- [DIRECTIONS]: Repeat the data exactly as given below, dropping every picture.

• • • • • • •

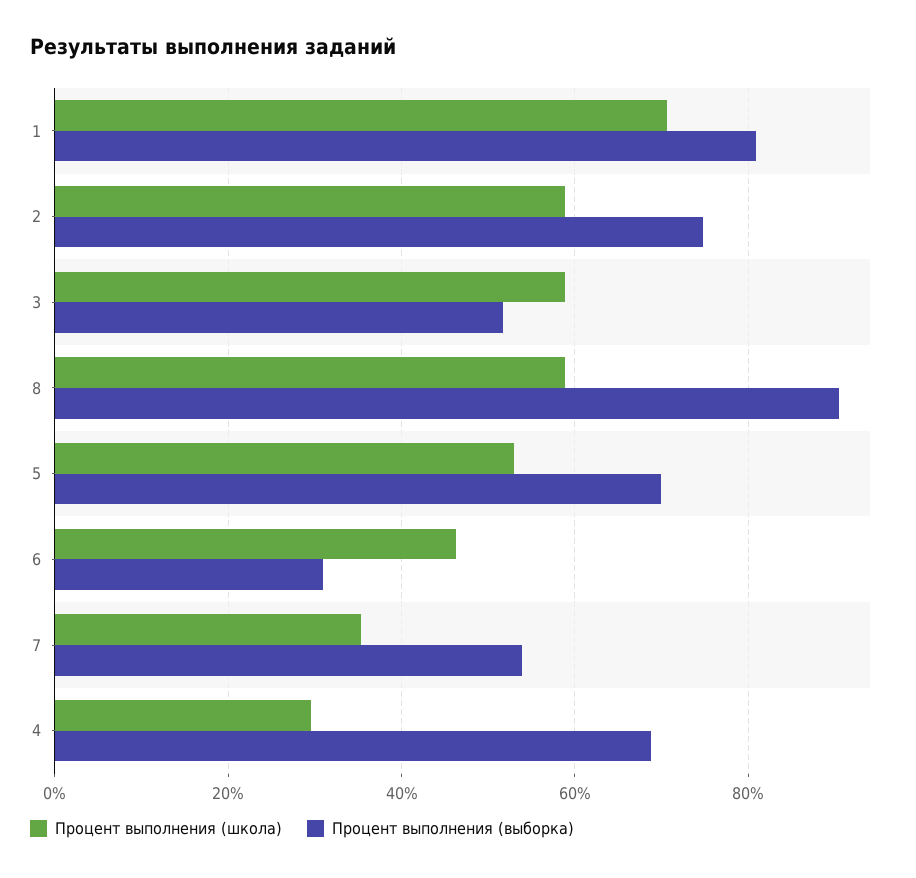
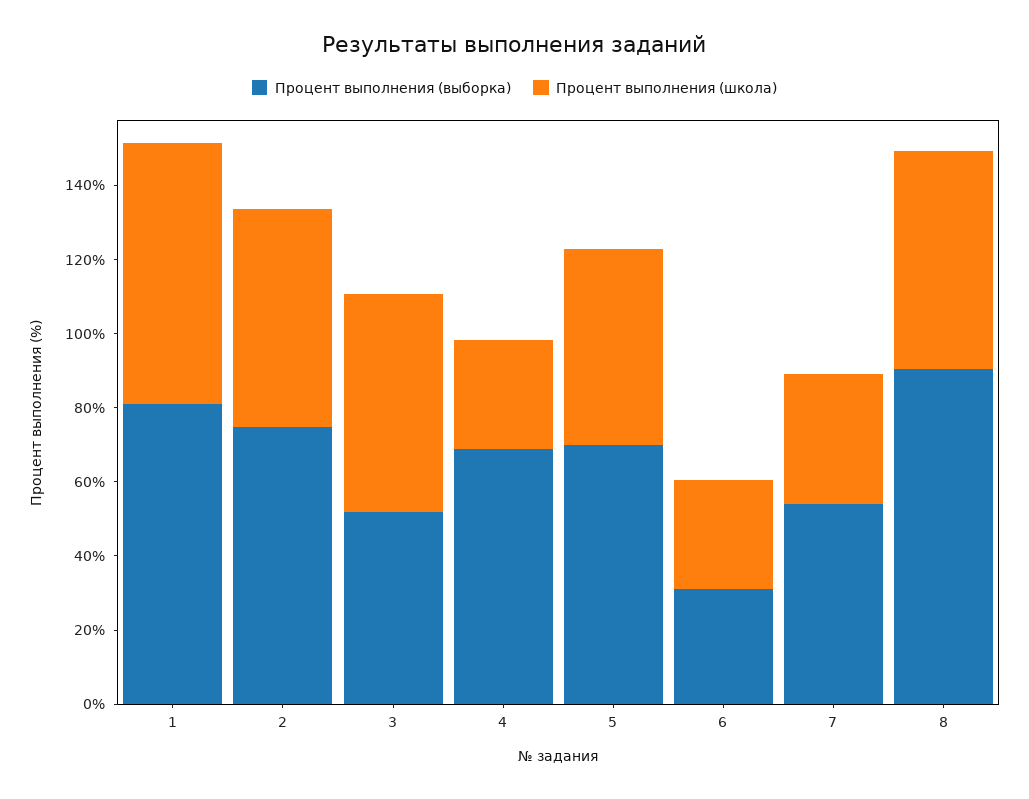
  {
    "Процент выполнения (школа)": {
      "1": 70,
      "2": 58,
      "3": 58,
      "8": 58,
      "5": 52,
-     "6": 46,
+     "6": 30,
      "7": 36,
      "4": 30
    },
    "Процент выполнения (выборка)": {
      "1": 80,
      "2": 74,
      "3": 52,
      "8": 90,
      "5": 70,
      "6": 30,
      "7": 54,
      "4": 68
    }
  }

• • • • • • •

- [RESPONSE TO THIS EXERCISE]:
  {
    "Процент выполнения (школа)": {
      "1": 70,
      "2": 58,
      "3": 58,
      "8": 58,
      "5": 52,
-     "6": 46,
+     "6": 30,
      "7": 36,
      "4": 30
    },
    "Процент выполнения (выборка)": {
      "1": 80,
      "2": 74,
      "3": 52,
      "8": 90,
      "5": 70,
      "6": 30,
      "7": 54,
      "4": 68
    }
  }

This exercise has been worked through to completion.